THE EMBODIMENTS OF THE INVENTION IN WHICH AN EXCLUSIVE
PROPERTY OR PRIVILEGE IS CLAIMED ARE DEFINED AS FOLLOWS:

1. Asphalt composition suitable for road surfaces comprising an asphaltic basis material and a modifier, the modifier comprising from 1 - 50%
by weight of rubber thermal degradation products in a medium chosen from petroleum asphalts, mineral oil selective refining residues, kerosene heavy residues, or coal tar oil residues, the degradation of the rubber being effected by heating it at a temperature of from 240 - 380°C in the chosen medium.

2. Composition according to claim 1 wherein the rubber used is rubber scraps, or reclaimed spent rubber.

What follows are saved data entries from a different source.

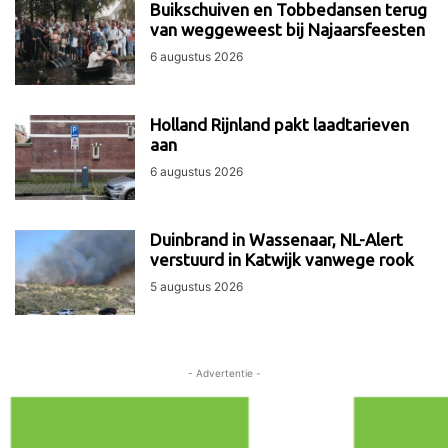
Buikschuiven en Tobbedansen terug
van weggeweest bij Najaarsfeesten
6 augustus 2026
Holland Rijnland pakt laadtarieven
aan
6 augustus 2026
Duinbrand in Wassenaar, NL-Alert
verstuurd in Katwijk vanwege rook
5 augustus 2026
- Advertentie -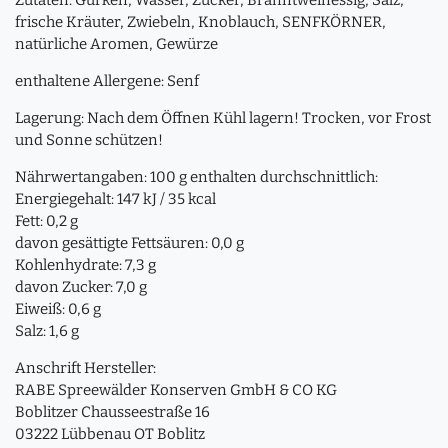
frische Kräuter, Zwiebeln, Knoblauch, SENFKÖRNER,
natürliche Aromen, Gewürze
enthaltene Allergene: Senf
Lagerung: Nach dem Öffnen Kühl lagern! Trocken, vor Frost
und Sonne schützen!
Nährwertangaben: 100 g enthalten durchschnittlich:
Energiegehalt: 147 kJ / 35 kcal
Fett: 0,2 g
davon gesättigte Fettsäuren: 0,0 g
Kohlenhydrate: 7,3 g
davon Zucker: 7,0 g
Eiweiß: 0,6 g
Salz: 1,6 g
Anschrift Hersteller:
RABE Spreewälder Konserven GmbH & CO KG
Boblitzer Chausseestraße 16
03222 Lübbenau OT Boblitz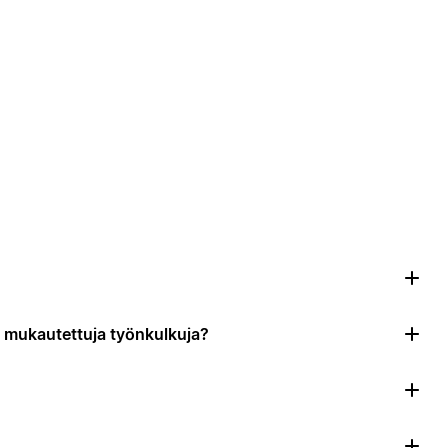
da mukautettuja työnkulkuja?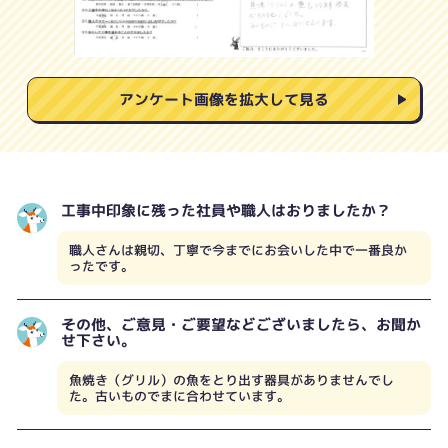
アンケート画像を拡大して見る
工事中印象に残った社員や職人はおりましたか？
職人さんは親切、丁寧で今までにお会いした中で一番良か
ったです。
その他、ご意見・ご要望などございましたら、お聞か
せ下さい。
魚焼き（グリル）の魚をとり出す器具がありませんでし
た。古いものでまに合わせています。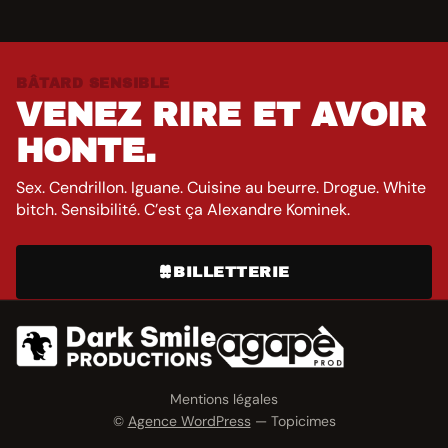
BÂTARD SENSIBLE
VENEZ RIRE ET AVOIR
HONTE.
Sex. Cendrillon. Iguane. Cuisine au beurre. Drogue. White
bitch. Sensibilité. C’est ça Alexandre Kominek.
BILLETTERIE
Mentions légales
©
Agence WordPress
— Topicimes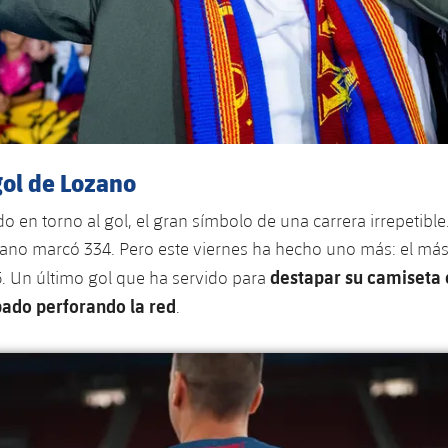
gol de Lozano
ado en torno al gol, el gran símbolo de una carrera irrepetibl
ano marcó 334. Pero este viernes ha hecho uno más: el más 
destapar su camiseta 
. Un último gol que ha servido para
ado perforando la red
.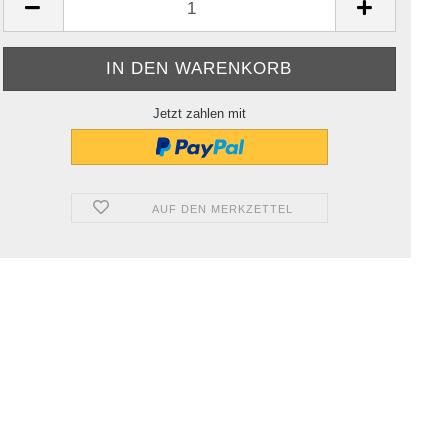
Jetzt zahlen mit
AUF DEN MERKZETTEL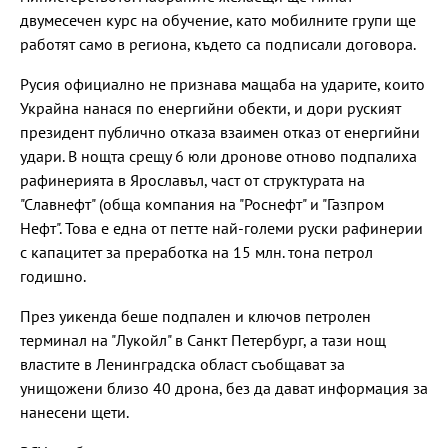
двумесечен курс на обучение, като мобилните групи ще
работят само в региона, където са подписали договора.
Русия официално не признава мащаба на ударите, които
Украйна нанася по енергийни обекти, и дори руският
президент публично отказа взаимен отказ от енергийни
удари. В нощта срещу 6 юли дронове отново подпалиха
рафинерията в Ярославъл, част от структурата на
"Славнефт" (обща компания на "Роснефт" и "Газпром
Нефт". Това е една от петте най-големи руски рафинерии
с капацитет за преработка на 15 млн. тона петрол
годишно.
През уикенда беше подпален и ключов петролен
терминал на "Лукойл" в Санкт Петербург, а тази нощ
властите в Ленинградска област съобщават за
унищожени близо 40 дрона, без да дават информация за
нанесени щети.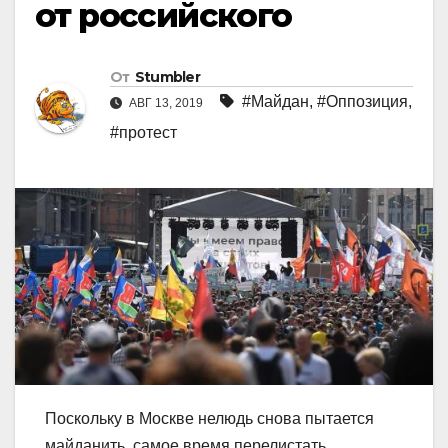
от российского
От
Stumbler
#Майдан
,
#Оппозиция
,
АВГ 13, 2019
#протест
Поскольку в Москве нелюдь снова пытается
майданить, самое время перелистать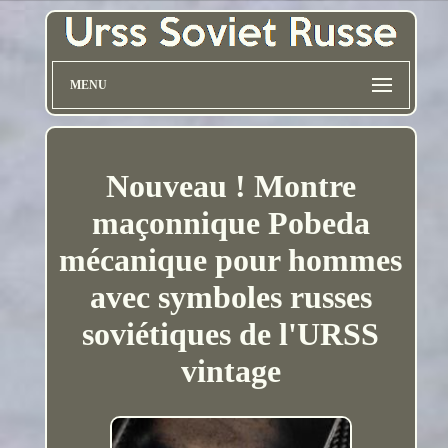
MENU
Nouveau ! Montre
maçonnique Pobeda
mécanique pour hommes
avec symboles russes
soviétiques de l'URSS
vintage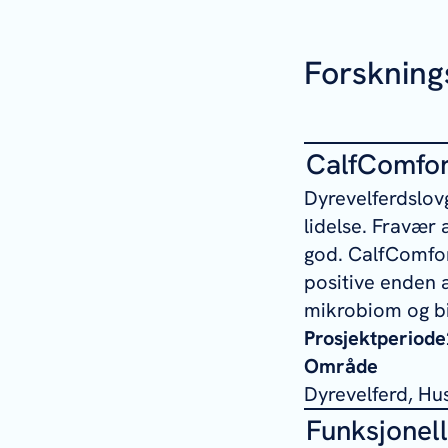
Forskning
CalfComfor
Dyrevelferdslovg
lidelse. Fravær 
god. CalfComfor
positive enden a
mikrobiom og b
Prosjektperiode
Område
Dyrevelferd, Hu
Funksjonel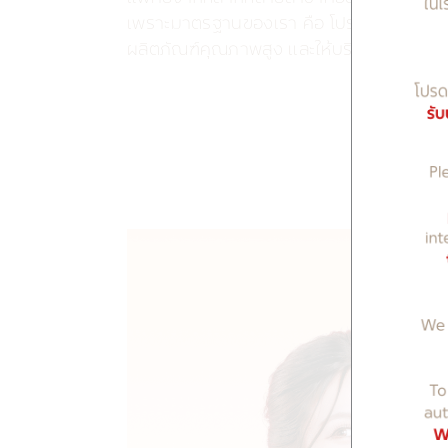
เพราะมาตรฐานของเรา คือ โปรแกรมดูแลตัวเ
ผลิตภัณฑ์คุณภาพสูง และให้บริการอย่างใกล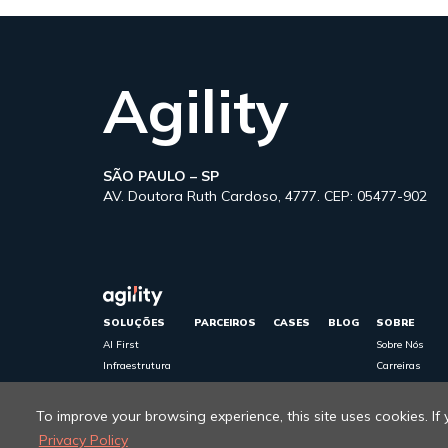
Agility
SÃO PAULO – SP
AV. Doutora Ruth Cardoso, 4777. CEP: 05477-902
SOLUÇÕES
PARCEIROS
CASES
BLOG
SOBRE
AI First
Sobre Nós
Infraestrutura
Carreiras
cibersegurança
Política de Pri
Cloud
To improve your browsing experience, this site uses cookies. If
Privacy Policy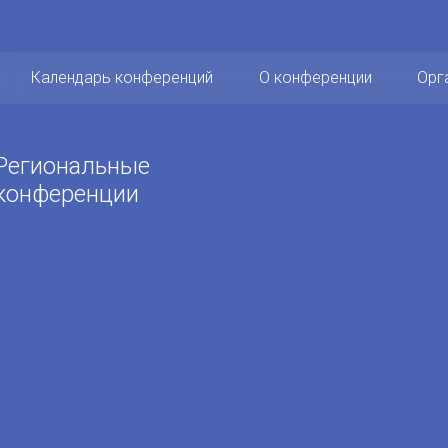
Календарь конференций
О конференции
Орг
Региональные
конференции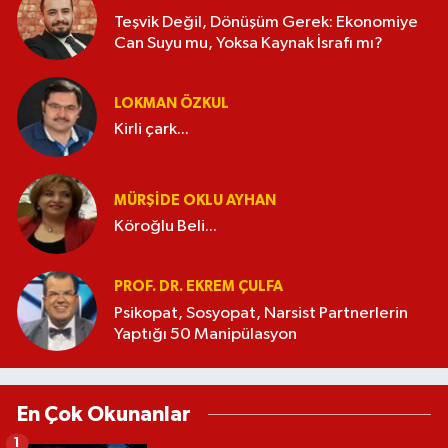
Teşvik Değil, Dönüşüm Gerek: Ekonomiye
Can Suyu mu, Yoksa Kaynak İsrafı mı?
LOKMAN ÖZKUL
Kirli çark...
MÜRŞIDE OKLU AYHAN
Köroğlu Beli...
PROF. DR. EKREM ÇULFA
Psikopat, Sosyopat, Narsist Partnerlerin
Yaptığı 50 Manipülasyon
En Çok Okunanlar
1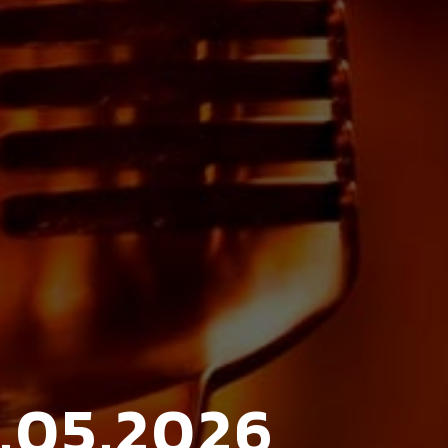
3.05.2026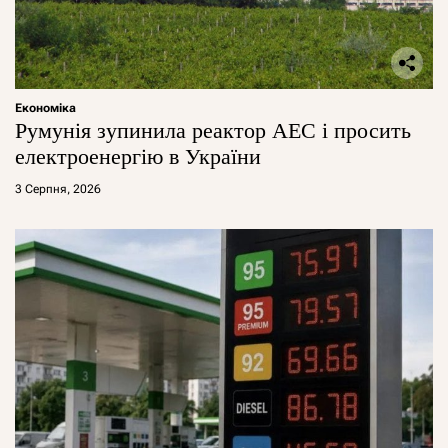
Економіка
Румунія зупинила реактор АЕС і просить
електроенергію в України
3 Серпня, 2026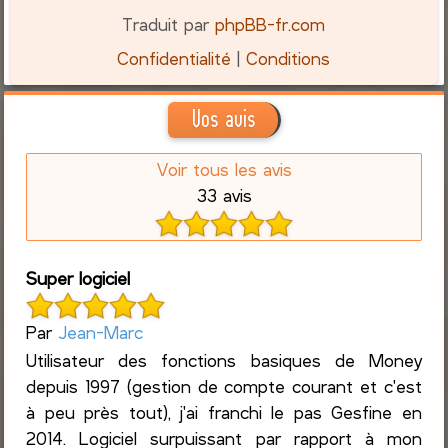
Traduit par
phpBB-fr.com
Confidentialité
|
Conditions
Vos avis
Voir tous les avis
33 avis
Super logiciel
Par
Jean-Marc
Utilisateur des fonctions basiques de Money
depuis 1997 (gestion de compte courant et c'est
à peu près tout), j'ai franchi le pas Gesfine en
2014. Logiciel surpuissant par rapport à mon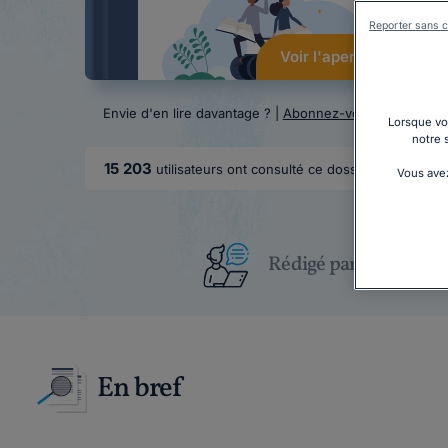
Reporter sans c
Voir l'aperçu
Envie d'en lire davantage ? |
Abonnez-vous
Lorsque vou
notre 
15 203
utilisateurs ont consulté ce dossier
Vous avez
Rédigé par un juriste
En bref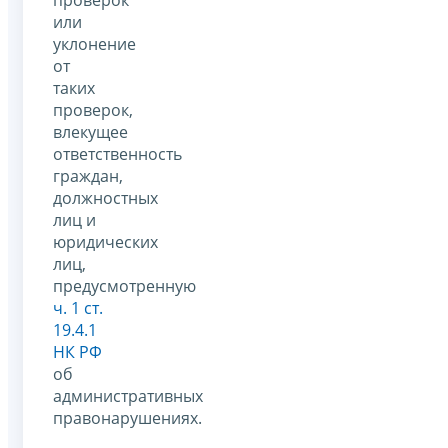
или
уклонение
от
таких
проверок,
влекущее
ответственность
граждан,
должностных
лиц и
юридических
лиц,
предусмотренную
ч. 1 ст.
19.4.1
НК РФ
об
административных
правонарушениях.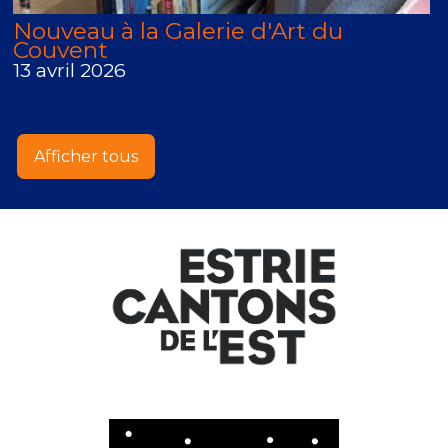
Nouveau à la Galerie d'Art du
Couvent
13 avril 2026
Afficher tous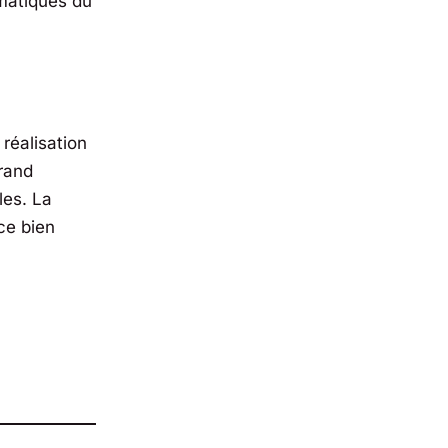
ématiques du
 réalisation
grand
les. La
ce bien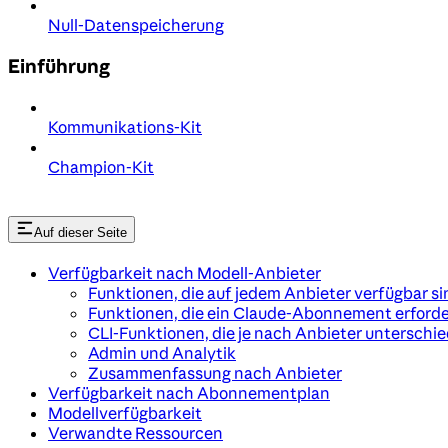
Null-Datenspeicherung
Einführung
Kommunikations-Kit
Champion-Kit
Auf dieser Seite
Verfügbarkeit nach Modell-Anbieter
Funktionen, die auf jedem Anbieter verfügbar si
Funktionen, die ein Claude-Abonnement erford
CLI-Funktionen, die je nach Anbieter unterschie
Admin und Analytik
Zusammenfassung nach Anbieter
Verfügbarkeit nach Abonnementplan
Modellverfügbarkeit
Verwandte Ressourcen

3. Composition according to claim 1 wherein the reclaimed rubber comprises granulated scrap vehicle tyres.

4. Composition according to claim 1 wherein the asphaltic basis material includes distillation asphalts, or oxidized asphalts, having a paraffin content of less than 60% by weight.

5. Process for the preparation of an asphalt composition suitable for road surfaces comprising an asphaltic basis material and a modifier which comprises either:
(a) thermally degrading rubber at a temperature of 240 to 380°C in a medium chosen from petroleum asphalts, mineral oil selective refining residues; kerosene heavy residues, or coal tar residues, to provide the modifier, and thereafter admixing the modifier and the asphalt to incorporate from 1 to 50% by weight of rubber degradation products therein; or (b) thermally degrading rubber at a temperature of 240° to 380°C
directly in the asphaltic basis material to incorporate the modifier directly therein, to provide from 1 to 50% by weight in the asphalt of rubber degradation products.

6. process according to claim 5 wherein during the thermal degradation low-boiling products are removed by distillation under reduced pressure, or by steam distillation.

7. Process according to claim 5 wherein the degradation is carried out simultaneously with an asphalt air oxidation procedure, at a temperature below 320°C.